Beginning habla de los fanatismos opuestos, la de los sectarios Testigos de Jehová, con unas normas rígidas que aprisionan a Yana; la de los que los odian, por ser una comunidad al margen con sus propias reglas morales y forma de vida dentro de una sociedad, la de Georgia, en donde impera el credo ortodoxo. La película empieza con el marido de Yana hablando del sacrificio de Isaac por Abraham, ante su parroquia, sermón cortado abruptamente por la explosión de varios cocteles molotov, y termina con otro acto sacrificial, cerrando un bucle.
Dea Kulumbegashvili opta por un radicalismo estético a la hora de contar esta parábola: el plano fijo en el que entran y salen los personajes, y no es esta una opción que la directora haya tomado a la ligera para epatar sino muy estudiada. Yana contempla, por ejemplo, el incendio del salón del reino de los Testigos de Jehová bajo un árbol, imperturbable, sin expresar emociones, casi como ese árbol junto al que está; la secuencia estática, que dura quizá cinco minutos o más, y esa inmovilidad forzada del plano fijo queda compensada por la acción que es el crepitar creciente del fuego que arrasa el templo en un fuera plano sonoro. El sonido se convierte en una baza fundamental del film.

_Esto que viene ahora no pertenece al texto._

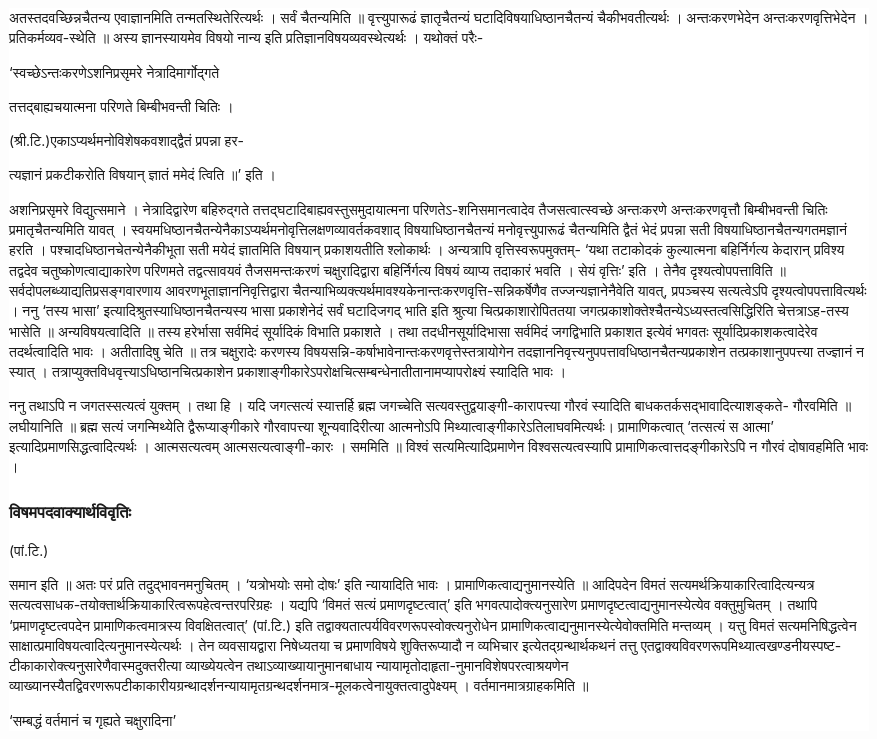 अतस्तदवच्छिन्नचैतन्य एवाज्ञानमिति तन्मतस्थितेरित्यर्थः । सर्वं चैतन्यमिति ॥ वृत्त्युपारूढं ज्ञातृचैतन्यं घटादिविषयाधिष्ठानचैतन्यं चैकीभवतीत्यर्थः । अन्तःकरणभेदेन अन्तःकरणवृत्तिभेदेन ।
प्रतिकर्मव्यव-स्थेति ॥ अस्य ज्ञानस्यायमेव विषयो नान्य इति प्रतिज्ञानविषयव्यवस्थेत्यर्थः । यथोक्तं परैः-

‘स्वच्छेऽन्तःकरणेऽशनिप्रसृमरे नेत्रादिमार्गोद्गते

तत्तद्बाह्यचयात्मना परिणते बिम्बीभवन्ती चितिः ।

(श्री.टि.)एकाऽप्यर्थमनोविशेषकवशाद्द्वैतं प्रपन्ना हर-

त्यज्ञानं प्रकटीकरोति विषयान् ज्ञातं ममेदं त्विति ॥’ इति ।

अशनिप्रसृमरे विद्युत्समाने । नेत्रादिद्वारेण बहिरुद्गते तत्तद्घटादिबाह्यवस्तुसमुदायात्मना परिणतेऽ-शनिसमानत्वादेव
तैजसत्वात्स्वच्छे अन्तःकरणे अन्तःकरणवृत्तौ बिम्बीभवन्ती चितिः प्रमातृचैतन्यमिति यावत् । स्वयमधिष्ठानचैतन्येनैकाऽप्यर्थमनोवृत्तिलक्षणव्यावर्तकवशाद् विषयाधिष्ठानचैतन्यं मनोवृत्त्युपारूढं चैतन्यमिति द्वैतं भेदं प्रपन्ना सती विषयाधिष्ठानचैतन्यगतमज्ञानं हरति । पश्चादधिष्ठानचेतन्येनैकीभूता सती मयेदं ज्ञातमिति विषयान् प्रकाशयतीति श्लोकार्थः । अन्यत्रापि वृत्तिस्वरूपमुक्तम्- ‘यथा तटाकोदकं कुल्यात्मना बहिर्निर्गत्य केदारान् प्रविश्य तद्वदेव चतुष्कोणत्वाद्याकारेण परिणमते तद्वत्सावयवं तैजसमन्तःकरणं चक्षुरादिद्वारा बहिर्निर्गत्य विषयं व्याप्य तदाकारं भवति । सेयं वृत्तिः’ इति । तेनैव दृश्यत्वोपपत्ताविति ॥ सर्वदोपलब्ध्याद्यतिप्रसङ्गवारणाय आवरणभूताज्ञाननिवृत्तिद्वारा चैतन्याभिव्यक्त्यर्थमावश्यकेनान्तःकरणवृत्ति-सन्निकर्षेणैव तज्जन्यज्ञानेनैवेति यावत्, प्रपञ्चस्य सत्यत्वेऽपि दृश्यत्वोपपत्तावित्यर्थः । ननु ‘तस्य भासा’ इत्यादिश्रुतस्याधिष्ठानचैतन्यस्य भासा प्रकाशेनेदं सर्वं घटादिजगद् भाति इति श्रुत्या चित्प्रकाशारोपिततया जगत्प्रकाशोक्तेश्चैतन्येऽध्यस्तत्वसिद्धिरिति चेत्तत्राऽह-तस्य भासेति ॥ अन्यविषयत्वादिति ॥ तस्य हरेर्भासा सर्वमिदं सूर्यादिकं विभाति प्रकाशते । तथा तदधीनसूर्यादिभासा सर्वमिदं जगद्विभाति प्रकाशत इत्येवं भगवतः सूर्यादिप्रकाशकत्वादेरेव तदर्थत्वादिति भावः । अतीतादिषु चेति ॥ तत्र चक्षुरादेः करणस्य विषयसन्नि-कर्षाभावेनान्तःकरणवृत्तेस्तत्रायोगेन तदज्ञाननिवृत्त्यनुपपत्तावधिष्ठानचैतन्यप्रकाशेन तत्प्रकाशानुपपत्त्या तज्ज्ञानं न स्यात् । तत्राप्युक्तविधवृत्त्याऽधिष्ठानचित्प्रकाशेन प्रकाशाङ्गीकारेऽपरोक्षचित्सम्बन्धेनातीतानामप्यापरोक्ष्यं स्यादिति भावः ।

ननु तथाऽपि न जगतस्सत्यत्वं युक्तम् । तथा हि । यदि जगत्सत्यं स्यात्तर्हि ब्रह्म जगच्चेति सत्यवस्तुद्वयाङ्गी-कारापत्त्या गौरवं स्यादिति बाधकतर्कसद्भावादित्याशङ्कते- गौरवमिति ॥ लघीयानिति ॥ ब्रह्म सत्यं जगन्मिथ्येति द्वैरूप्याङ्गीकारे गौरवापत्त्या शून्यवादिरीत्या आत्मनोऽपि मिथ्यात्वाङ्गीकारेऽतिलाघवमित्यर्थः। प्रामाणिकत्वात् ‘तत्सत्यं स आत्मा’ इत्यादिप्रमाणसिद्धत्वादित्यर्थः । आत्मसत्यत्वम् आत्मसत्यत्वाङ्गी-कारः । सममिति ॥ विश्वं सत्यमित्यादिप्रमाणेन विश्वसत्यत्वस्यापि प्रामाणिकत्वात्तदङ्गीकारेऽपि न गौरवं दोषावहमिति भावः ।

### **विषमपदवाक्यार्थविवृतिः**

(पां.टि.)

समान इति ॥ अतः परं प्रति तदुद्भावनमनुचितम् । ‘यत्रोभयोः समो दोषः’ इति न्यायादिति भावः । प्रामाणिकत्वाद्यनुमानस्येति ॥ आदिपदेन विमतं सत्यमर्थक्रियाकारित्वादित्यन्यत्र सत्यत्वसाधक-तयोक्तार्थक्रियाकारित्वरूपहेत्वन्तरपरिग्रहः । यद्यपि ‘विमतं सत्यं प्रमाणदृष्टत्वात्’ इति भगवत्पादोक्त्यनुसारेण प्रमाणदृष्टत्वाद्यनुमानस्येत्येव वक्तुमुचितम् । तथापि ‘प्रमाणदृष्टत्वपदेन प्रामाणिकत्वमात्रस्य विवक्षितत्वात्’ (पां.टि.) इति तद्वाक्यतात्पर्यविवरणरूपस्वोक्त्यनुरोधेन प्रामाणिकत्वाद्यनुमानस्येत्येवोक्तमिति मन्तव्यम् । यत्तु विमतं सत्यमनिषिद्धत्वेन साक्षात्प्रमाविषयत्वादित्यनुमानस्येत्यर्थः । तेन व्यवसायद्वारा निषेध्यतया च प्रमाणविषये शुक्तिरूप्यादौ न व्यभिचार इत्येतद्ग्रन्थार्थकथनं तत्तु एतद्वाक्यविवरणरूपमिथ्यात्वखण्डनीयस्पष्ट-टीकाकारोक्त्यनुसारेणैवास्मदुक्तरीत्या व्याख्येयत्वेन तथाऽव्याख्यायानुमानबाधाय न्यायामृतोदाहृता-नुमानविशेषपरत्वाश्रयणेन व्याख्यानस्यैतद्विवरणरूपटीकाकारीयग्रन्थादर्शनन्यायामृतग्रन्थदर्शनमात्र-मूलकत्वेनायुक्तत्वादुपेक्ष्यम् । वर्तमानमात्रग्राहकमिति ॥

‘सम्बद्धं वर्तमानं च गृह्यते चक्षुरादिना’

Beggining es una película dotada de una extraña belleza interna, telúrica, que tanto puede mover al espectador a aceptar este experimento fílmico como echarlo de la sala. Por momentos sus fotogramas oscuros, subrayados por la música inquietante de Nicolas Jaar, parecen imágenes de videoarte reforzadas por una rica gama de efectos sonoros sobre las que planea siempre una amenaza constante dentro de la aparente quietud. Sobrevuela en este film, fronterizo con el género negro y el terrorífico, una violencia latente que alcanza su cenit en la escena de la violación en el pedregoso río, con los cuerpos luchando casi fuera de plano de tan distantes, o la secuencia en la que Yana prepara en su batidora ese combinado de frutas y remarca precisamente el ruido del motor del electrodoméstico que resulta especialmente siniestro.
Hay en todo este largo film un discurso subyacente sobre el bien y el mal, que aflora sin matices, el blanco o negro de la simplicidad, en los sermones de los Testigos de Jehová de David, el pastor, de los que se hace eco Yana, su esposa, con los niños de su escuela (las únicas secuencias luminosas que subrayan la pureza de la infancia); el bien, frente al mal, la reacción de las autoridades policiales que les fuerzan a retirar la denuncia por el incendio del Salón del Reino, y sobre todo en la actitud del detective depredador que interroga a Yana y la incomoda con sus preguntas sobre su vida sexual, una de las secuencias más tensas.
Dea Kulumbegashvili no suelta al espectador a lo largo de las más de dos horas de este fresco tenebrista y lo noquea en esa aterradora y fantástica secuencia final, de resonancias bíblicas, que deja al espectador clavado en la butaca. Subyugadora opera prima la de esta joven directora georgiana de 34 años que pone a su país en el mapa del mundo; obra de arte indiscutible y gozo fílmico para quien se deje arrastrar por la fuerza de sus imágenes formalmente quietistas pero que remueven por dentro. Una película que habla en sus silencios y funciona toda ella como un espectacular fuera de plano constante y crece dentro de la cabeza del espectador una vez vista. Cine con mayúsculas.